Collected data
»»
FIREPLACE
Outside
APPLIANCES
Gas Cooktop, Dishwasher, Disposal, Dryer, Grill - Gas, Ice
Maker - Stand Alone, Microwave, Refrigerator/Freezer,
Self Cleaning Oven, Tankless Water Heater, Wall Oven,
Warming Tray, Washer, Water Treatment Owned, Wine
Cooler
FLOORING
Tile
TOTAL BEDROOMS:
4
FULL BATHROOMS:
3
««
How to complete this task: Count how many lines in the entries above contain the word "Water". Reply with only that number.

Answer to the problem: 2